[Collected data entries]
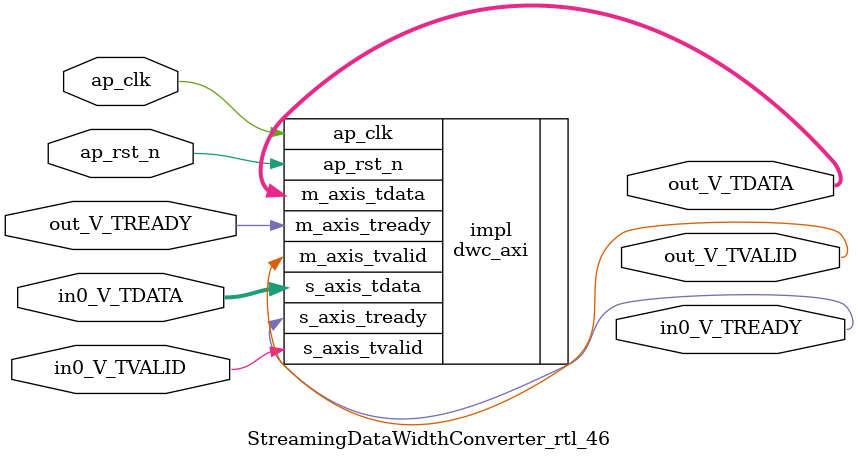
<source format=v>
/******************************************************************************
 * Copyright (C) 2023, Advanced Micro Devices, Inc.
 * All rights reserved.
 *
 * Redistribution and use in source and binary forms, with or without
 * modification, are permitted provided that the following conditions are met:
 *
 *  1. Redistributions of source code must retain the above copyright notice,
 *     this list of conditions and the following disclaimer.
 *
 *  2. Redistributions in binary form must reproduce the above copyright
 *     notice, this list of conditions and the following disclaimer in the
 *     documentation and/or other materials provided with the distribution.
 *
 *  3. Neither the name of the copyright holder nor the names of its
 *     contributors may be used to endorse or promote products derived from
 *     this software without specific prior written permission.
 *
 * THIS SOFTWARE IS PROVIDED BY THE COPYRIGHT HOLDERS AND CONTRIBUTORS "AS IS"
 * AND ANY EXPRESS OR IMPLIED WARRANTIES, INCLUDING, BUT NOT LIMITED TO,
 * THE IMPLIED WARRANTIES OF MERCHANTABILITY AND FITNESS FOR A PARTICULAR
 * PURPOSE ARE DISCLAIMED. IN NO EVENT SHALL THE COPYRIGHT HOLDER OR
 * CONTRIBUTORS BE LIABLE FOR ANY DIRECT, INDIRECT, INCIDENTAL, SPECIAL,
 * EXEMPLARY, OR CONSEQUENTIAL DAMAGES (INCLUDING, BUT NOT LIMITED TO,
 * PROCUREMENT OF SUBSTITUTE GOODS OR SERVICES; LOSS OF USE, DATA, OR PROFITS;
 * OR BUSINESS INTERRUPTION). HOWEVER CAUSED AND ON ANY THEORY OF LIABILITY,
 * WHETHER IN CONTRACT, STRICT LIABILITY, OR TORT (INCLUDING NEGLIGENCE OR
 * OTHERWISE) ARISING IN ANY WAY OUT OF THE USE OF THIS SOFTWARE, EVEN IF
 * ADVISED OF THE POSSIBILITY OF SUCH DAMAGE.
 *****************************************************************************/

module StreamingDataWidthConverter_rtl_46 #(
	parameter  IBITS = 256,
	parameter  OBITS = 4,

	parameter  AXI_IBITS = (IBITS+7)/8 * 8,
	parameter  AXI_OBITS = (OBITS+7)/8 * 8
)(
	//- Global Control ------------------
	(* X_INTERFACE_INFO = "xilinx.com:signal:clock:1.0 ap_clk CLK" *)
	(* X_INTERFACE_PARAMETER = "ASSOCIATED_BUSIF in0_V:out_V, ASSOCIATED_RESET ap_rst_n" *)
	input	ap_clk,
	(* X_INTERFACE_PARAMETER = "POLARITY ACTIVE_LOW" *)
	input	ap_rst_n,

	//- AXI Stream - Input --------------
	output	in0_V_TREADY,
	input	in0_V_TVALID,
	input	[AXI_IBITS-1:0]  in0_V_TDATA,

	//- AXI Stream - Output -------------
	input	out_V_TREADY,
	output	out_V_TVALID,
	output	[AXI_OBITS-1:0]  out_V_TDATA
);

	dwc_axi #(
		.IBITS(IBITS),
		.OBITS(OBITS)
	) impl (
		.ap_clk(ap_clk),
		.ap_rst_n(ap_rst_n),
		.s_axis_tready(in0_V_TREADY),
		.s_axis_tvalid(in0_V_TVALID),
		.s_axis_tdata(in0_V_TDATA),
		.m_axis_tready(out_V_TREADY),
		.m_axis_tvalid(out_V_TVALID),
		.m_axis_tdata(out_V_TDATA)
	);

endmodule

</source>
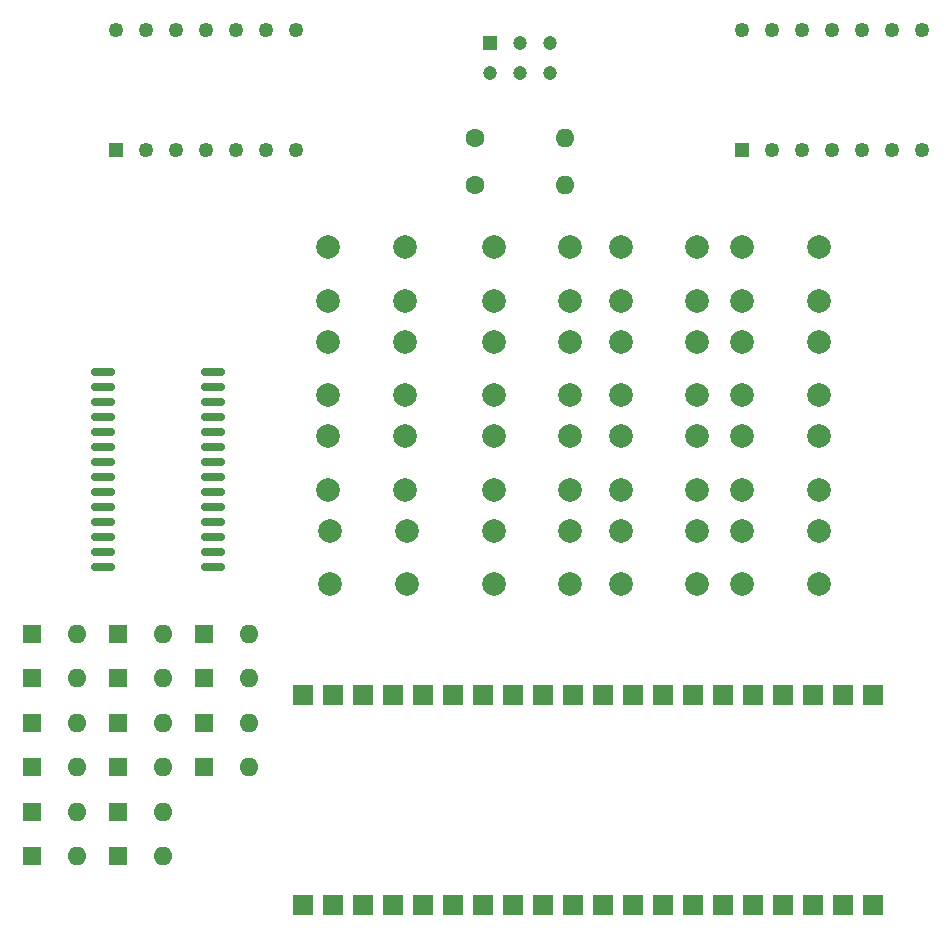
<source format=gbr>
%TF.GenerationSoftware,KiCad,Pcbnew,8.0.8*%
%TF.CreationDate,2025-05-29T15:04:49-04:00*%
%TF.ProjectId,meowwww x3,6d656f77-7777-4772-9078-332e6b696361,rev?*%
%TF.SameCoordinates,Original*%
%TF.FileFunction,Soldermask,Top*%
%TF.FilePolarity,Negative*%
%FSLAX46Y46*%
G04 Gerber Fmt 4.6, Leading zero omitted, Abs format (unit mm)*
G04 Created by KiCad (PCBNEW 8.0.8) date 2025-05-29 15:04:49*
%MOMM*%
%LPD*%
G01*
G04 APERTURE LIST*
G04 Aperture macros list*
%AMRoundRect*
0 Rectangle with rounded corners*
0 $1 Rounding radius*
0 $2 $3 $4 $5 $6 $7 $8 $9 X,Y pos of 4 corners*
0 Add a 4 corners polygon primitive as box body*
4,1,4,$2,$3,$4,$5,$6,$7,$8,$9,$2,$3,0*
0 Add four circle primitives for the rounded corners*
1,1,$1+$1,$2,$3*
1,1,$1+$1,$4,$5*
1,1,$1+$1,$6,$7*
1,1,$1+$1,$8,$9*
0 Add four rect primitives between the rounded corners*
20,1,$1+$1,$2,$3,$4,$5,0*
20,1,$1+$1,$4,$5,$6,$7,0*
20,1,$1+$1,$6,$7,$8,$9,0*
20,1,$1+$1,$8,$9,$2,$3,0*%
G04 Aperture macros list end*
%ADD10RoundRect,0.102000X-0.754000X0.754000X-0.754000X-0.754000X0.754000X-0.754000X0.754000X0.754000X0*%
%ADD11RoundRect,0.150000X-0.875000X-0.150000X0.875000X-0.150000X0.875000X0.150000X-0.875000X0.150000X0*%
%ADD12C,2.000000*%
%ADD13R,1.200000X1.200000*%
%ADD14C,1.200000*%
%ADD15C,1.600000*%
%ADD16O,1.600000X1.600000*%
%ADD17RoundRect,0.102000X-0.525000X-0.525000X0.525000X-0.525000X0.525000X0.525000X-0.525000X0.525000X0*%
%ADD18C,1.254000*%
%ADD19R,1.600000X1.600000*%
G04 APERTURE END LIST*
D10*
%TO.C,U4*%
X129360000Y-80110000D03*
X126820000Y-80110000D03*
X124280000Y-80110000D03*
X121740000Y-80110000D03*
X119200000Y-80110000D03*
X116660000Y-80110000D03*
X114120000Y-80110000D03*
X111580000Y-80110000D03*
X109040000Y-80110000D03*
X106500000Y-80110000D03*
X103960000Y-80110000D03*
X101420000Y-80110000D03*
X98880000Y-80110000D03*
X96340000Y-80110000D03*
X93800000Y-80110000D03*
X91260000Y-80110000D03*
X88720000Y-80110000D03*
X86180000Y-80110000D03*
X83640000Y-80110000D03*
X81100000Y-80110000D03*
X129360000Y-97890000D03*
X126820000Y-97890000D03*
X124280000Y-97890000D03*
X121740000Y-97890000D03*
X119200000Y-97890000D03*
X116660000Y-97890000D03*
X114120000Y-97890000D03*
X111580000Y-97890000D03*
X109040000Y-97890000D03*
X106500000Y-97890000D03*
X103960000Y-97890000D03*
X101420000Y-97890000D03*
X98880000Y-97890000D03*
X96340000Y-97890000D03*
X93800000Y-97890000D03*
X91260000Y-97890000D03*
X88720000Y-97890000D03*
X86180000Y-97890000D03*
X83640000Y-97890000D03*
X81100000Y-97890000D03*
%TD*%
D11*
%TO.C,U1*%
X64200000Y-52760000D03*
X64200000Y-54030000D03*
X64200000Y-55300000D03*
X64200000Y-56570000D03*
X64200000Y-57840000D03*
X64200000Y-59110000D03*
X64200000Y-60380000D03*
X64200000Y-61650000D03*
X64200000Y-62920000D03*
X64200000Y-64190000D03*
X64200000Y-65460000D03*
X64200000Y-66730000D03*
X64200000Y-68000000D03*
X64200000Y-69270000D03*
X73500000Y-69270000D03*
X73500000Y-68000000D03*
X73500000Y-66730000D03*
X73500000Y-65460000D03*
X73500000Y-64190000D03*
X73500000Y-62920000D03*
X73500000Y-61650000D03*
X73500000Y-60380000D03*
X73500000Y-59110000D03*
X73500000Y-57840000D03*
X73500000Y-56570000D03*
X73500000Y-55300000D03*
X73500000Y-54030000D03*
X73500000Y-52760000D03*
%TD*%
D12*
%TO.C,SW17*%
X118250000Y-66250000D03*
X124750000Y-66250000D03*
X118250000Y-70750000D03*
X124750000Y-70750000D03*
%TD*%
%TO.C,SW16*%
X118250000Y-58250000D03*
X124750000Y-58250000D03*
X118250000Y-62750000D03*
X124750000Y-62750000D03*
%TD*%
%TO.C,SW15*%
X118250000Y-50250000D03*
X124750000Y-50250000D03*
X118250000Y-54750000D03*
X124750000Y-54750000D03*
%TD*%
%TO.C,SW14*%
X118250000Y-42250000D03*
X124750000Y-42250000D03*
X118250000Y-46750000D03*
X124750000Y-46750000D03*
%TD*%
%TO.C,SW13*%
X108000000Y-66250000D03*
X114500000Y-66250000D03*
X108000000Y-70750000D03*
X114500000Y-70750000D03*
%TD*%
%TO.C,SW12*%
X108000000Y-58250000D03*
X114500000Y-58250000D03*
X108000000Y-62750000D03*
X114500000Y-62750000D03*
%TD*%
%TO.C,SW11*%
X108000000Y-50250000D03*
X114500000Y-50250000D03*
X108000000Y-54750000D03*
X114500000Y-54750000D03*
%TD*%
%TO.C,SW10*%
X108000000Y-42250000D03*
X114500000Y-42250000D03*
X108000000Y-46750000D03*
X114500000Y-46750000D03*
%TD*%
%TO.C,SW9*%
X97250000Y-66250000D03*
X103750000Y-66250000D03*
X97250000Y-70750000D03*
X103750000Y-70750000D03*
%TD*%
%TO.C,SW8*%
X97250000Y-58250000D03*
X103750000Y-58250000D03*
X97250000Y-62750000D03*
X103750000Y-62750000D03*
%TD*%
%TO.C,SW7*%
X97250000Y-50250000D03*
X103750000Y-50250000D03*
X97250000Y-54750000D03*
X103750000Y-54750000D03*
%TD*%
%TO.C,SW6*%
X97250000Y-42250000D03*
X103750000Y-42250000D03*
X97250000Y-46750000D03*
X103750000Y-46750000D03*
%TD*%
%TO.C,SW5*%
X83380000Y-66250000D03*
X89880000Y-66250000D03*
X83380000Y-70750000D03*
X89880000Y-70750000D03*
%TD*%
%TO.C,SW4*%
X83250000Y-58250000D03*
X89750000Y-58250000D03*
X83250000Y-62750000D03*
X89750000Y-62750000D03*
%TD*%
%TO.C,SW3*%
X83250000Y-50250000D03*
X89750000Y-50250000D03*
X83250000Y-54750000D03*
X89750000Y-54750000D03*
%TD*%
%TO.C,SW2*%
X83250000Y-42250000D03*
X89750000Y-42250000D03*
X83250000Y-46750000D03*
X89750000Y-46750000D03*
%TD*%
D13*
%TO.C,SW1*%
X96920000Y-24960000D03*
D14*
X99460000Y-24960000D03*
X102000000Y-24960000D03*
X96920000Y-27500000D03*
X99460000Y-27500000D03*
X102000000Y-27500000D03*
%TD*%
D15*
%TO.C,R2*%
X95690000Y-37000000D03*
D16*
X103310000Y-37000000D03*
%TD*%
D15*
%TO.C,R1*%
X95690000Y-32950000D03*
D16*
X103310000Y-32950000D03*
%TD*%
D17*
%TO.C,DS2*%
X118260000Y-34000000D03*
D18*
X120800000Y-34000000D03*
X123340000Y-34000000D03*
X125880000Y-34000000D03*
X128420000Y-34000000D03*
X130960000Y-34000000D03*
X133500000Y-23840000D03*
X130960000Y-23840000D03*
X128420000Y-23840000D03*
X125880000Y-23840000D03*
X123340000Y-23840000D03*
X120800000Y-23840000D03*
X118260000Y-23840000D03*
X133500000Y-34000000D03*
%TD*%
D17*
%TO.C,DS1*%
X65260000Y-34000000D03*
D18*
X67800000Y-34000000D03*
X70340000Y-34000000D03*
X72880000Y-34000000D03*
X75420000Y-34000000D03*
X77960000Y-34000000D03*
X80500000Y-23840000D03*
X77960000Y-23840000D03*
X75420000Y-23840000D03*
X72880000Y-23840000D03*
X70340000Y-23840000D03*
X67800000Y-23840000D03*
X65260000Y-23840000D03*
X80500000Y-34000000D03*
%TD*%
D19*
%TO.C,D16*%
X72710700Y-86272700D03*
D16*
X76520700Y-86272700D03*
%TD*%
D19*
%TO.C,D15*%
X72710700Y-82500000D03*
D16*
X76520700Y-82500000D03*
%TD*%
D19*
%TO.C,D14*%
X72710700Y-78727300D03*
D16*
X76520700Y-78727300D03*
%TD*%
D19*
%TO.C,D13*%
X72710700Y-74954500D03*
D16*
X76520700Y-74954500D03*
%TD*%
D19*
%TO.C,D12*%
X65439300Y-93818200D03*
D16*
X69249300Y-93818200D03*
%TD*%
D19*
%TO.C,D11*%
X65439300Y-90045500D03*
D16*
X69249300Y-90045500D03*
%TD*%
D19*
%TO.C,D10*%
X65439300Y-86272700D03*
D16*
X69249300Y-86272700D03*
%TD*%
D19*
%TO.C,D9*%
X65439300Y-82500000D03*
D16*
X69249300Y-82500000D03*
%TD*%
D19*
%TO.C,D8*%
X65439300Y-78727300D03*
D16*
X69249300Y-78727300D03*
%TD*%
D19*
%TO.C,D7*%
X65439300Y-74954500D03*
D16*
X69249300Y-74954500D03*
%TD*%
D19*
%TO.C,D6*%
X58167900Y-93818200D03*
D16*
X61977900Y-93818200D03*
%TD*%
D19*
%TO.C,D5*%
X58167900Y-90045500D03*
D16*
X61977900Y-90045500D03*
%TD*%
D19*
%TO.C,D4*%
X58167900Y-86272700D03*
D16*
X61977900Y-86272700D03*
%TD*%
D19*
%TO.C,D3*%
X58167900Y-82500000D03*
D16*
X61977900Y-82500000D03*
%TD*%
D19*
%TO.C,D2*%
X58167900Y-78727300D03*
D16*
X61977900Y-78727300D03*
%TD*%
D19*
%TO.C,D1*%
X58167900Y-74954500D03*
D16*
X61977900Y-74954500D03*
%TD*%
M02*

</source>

> [Problem] Once the line with "Stream - Input" is found above, transcribe each line from it through the line with "G04 Aperture macros list end*", exactly, and omit the pictures.

> [Task response]
	//- AXI Stream - Input --------------
	output	in0_V_TREADY,
	input	in0_V_TVALID,
	input	[AXI_IBITS-1:0]  in0_V_TDATA,

	//- AXI Stream - Output -------------
	input	out_V_TREADY,
	output	out_V_TVALID,
	output	[AXI_OBITS-1:0]  out_V_TDATA
);

	dwc_axi #(
		.IBITS(IBITS),
		.OBITS(OBITS)
	) impl (
		.ap_clk(ap_clk),
		.ap_rst_n(ap_rst_n),
		.s_axis_tready(in0_V_TREADY),
		.s_axis_tvalid(in0_V_TVALID),
		.s_axis_tdata(in0_V_TDATA),
		.m_axis_tready(out_V_TREADY),
		.m_axis_tvalid(out_V_TVALID),
		.m_axis_tdata(out_V_TDATA)
	);

endmodule

</source>
<source format=gbr>
%TF.GenerationSoftware,KiCad,Pcbnew,8.0.8*%
%TF.CreationDate,2025-05-29T15:04:49-04:00*%
%TF.ProjectId,meowwww x3,6d656f77-7777-4772-9078-332e6b696361,rev?*%
%TF.SameCoordinates,Original*%
%TF.FileFunction,Soldermask,Top*%
%TF.FilePolarity,Negative*%
%FSLAX46Y46*%
G04 Gerber Fmt 4.6, Leading zero omitted, Abs format (unit mm)*
G04 Created by KiCad (PCBNEW 8.0.8) date 2025-05-29 15:04:49*
%MOMM*%
%LPD*%
G01*
G04 APERTURE LIST*
G04 Aperture macros list*
%AMRoundRect*
0 Rectangle with rounded corners*
0 $1 Rounding radius*
0 $2 $3 $4 $5 $6 $7 $8 $9 X,Y pos of 4 corners*
0 Add a 4 corners polygon primitive as box body*
4,1,4,$2,$3,$4,$5,$6,$7,$8,$9,$2,$3,0*
0 Add four circle primitives for the rounded corners*
1,1,$1+$1,$2,$3*
1,1,$1+$1,$4,$5*
1,1,$1+$1,$6,$7*
1,1,$1+$1,$8,$9*
0 Add four rect primitives between the rounded corners*
20,1,$1+$1,$2,$3,$4,$5,0*
20,1,$1+$1,$4,$5,$6,$7,0*
20,1,$1+$1,$6,$7,$8,$9,0*
20,1,$1+$1,$8,$9,$2,$3,0*%
G04 Aperture macros list end*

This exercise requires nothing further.